Er schließt die Tür zu seiner Wohnung auf. Hier riecht es nicht nach Plätzchen oder Zuhause. Es ist warm, aber ein anderes warm als das bei mir zu Hause. Das klirren, als die Schlüssel in die Schalle fallen unterbricht die Stille in der Wohnung. Ich stelle meine Taschen neben der Tür ab und folge ihm in die Küche. „Deine Familie spinnt doch", beginnt er zu fluchen. Er steht mit dem Rücken zu mir, weil er zwei Gläser und die Flasche Scotch aus dem Schrank holt. Normalerweise trinke ich nicht unter der Woche, wenn ich Vorlesungen habe und arbeiten muss, aber heute kann ich es sehr gut vertragen. „Als würde es dir schlecht gehen. Ich wäre der Erste, der das sehen würde, oder etwa nicht?" Fragt er und hält die Gläser nach oben. Natürlich nicke ich, ich will keinen Streit. „Ich finde du solltest Zuhause ausziehen. Mal erwachsen werden." Ich beobachte ihn dabei, wie er die Gläser mit der braunen Flüssigkeit füllt und mir ein Glas gibt. „Ich werde noch nicht ausziehen. Dafür habe ich nicht das Geld", antworte ich schlicht. Das Studium und der kleine Nebenjob sind nicht genug um überleben zu können. Ich bin froh, die Möglichkeit noch zu haben, zu Hause zu wohnen. So kann ich mich auf mein Studium konzentrieren und ein bisschen nebenbei verdienen und sparen, damit ich genug Rücklagen habe wenn ich ausziehe.

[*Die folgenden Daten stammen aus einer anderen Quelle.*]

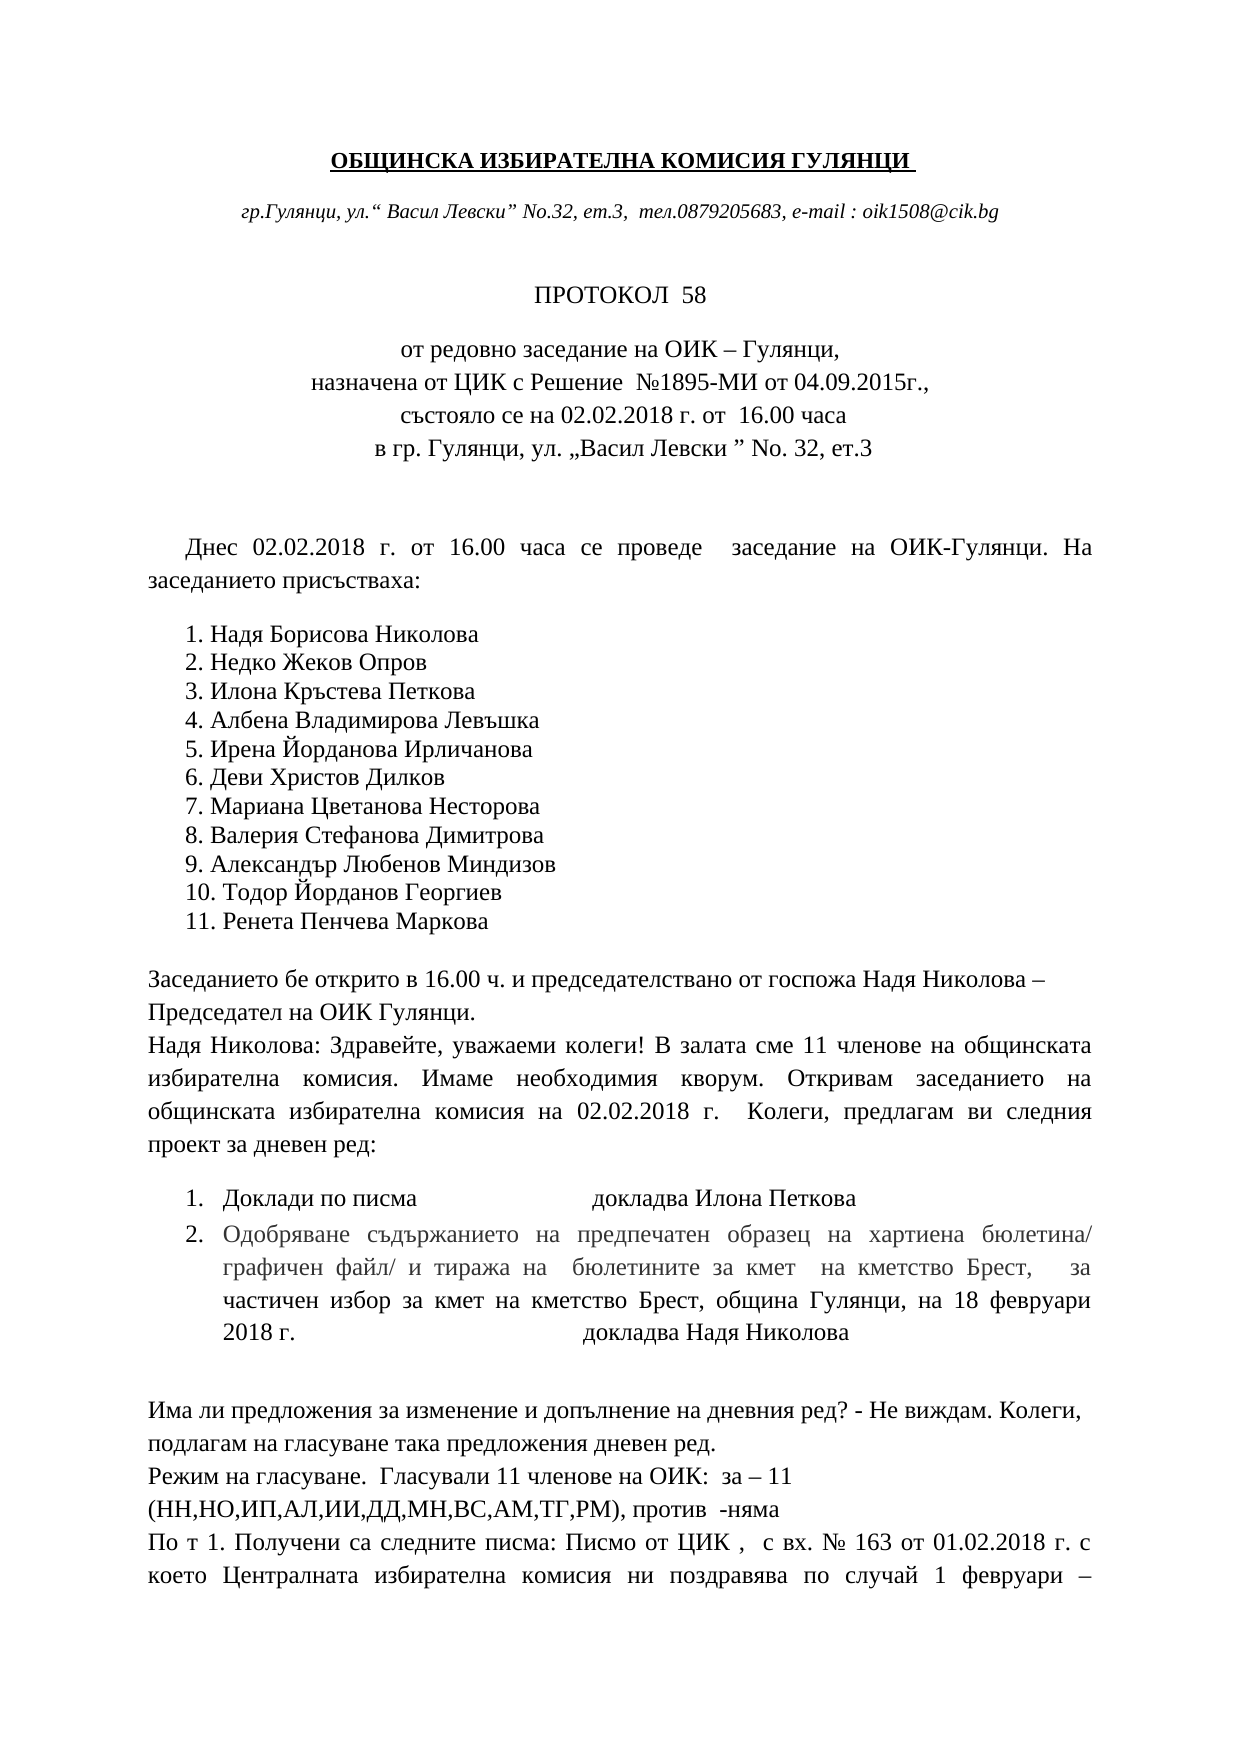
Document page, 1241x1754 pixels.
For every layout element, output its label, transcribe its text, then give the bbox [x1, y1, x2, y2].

Dylan lacht auf, als würde er mich nicht ernst nehmen. „Dann schmeiß das Studium und such dir einen richtigen Job. Du bist alt genug, Jules." Er sagt es, als wäre das meine einzige Lösung. Ich schüttle den Kopf. „Das Studium ist mir wichtig. Arbeiten werde ich in meinem Leben noch genug." Das ist ja nicht ein mal gelogen. „Für was brauchst du das Studium? Später bist du doch eh Zuhause bei unseren Kindern. Das Geld zu beschaffen ist mein Job." Er stellt das Glas auf der Anrichte ab und kommt ein paar Schritte auf mich zu. Verwirrt ziehe ich die Augenbrauen zusammen. So weit war ich in meiner Planung noch nicht. Offensichtlich erwartet er eine Antwort von mir. Ich trinke das Glas leer, dessen Inhalt in meinem Hals brennt. „Stell dir vor, was für wunderschöne Kinder wir mal haben", raunt er und streift mit seiner Hand meine Wange entlang. „Sie werden alle so wunderschön, so schlau und so perfekt wie du sein", fügt er hinzu.

Schmunzelnd sehe ich zu ihm hoch. Seine Lippen deuten ein kleines Lächeln an. „Wäre das nicht schön?"

„Irgendwie schon", gebe ich ehrlich zu. Es ist süß, dass er schon so weit in die Zukunft sieht und sich die Dinge vorstellt. Vielleicht wäre dieses Leben schön. Und ganz sicher wäre es wunderbar, wenn wir darauf aufbauen können.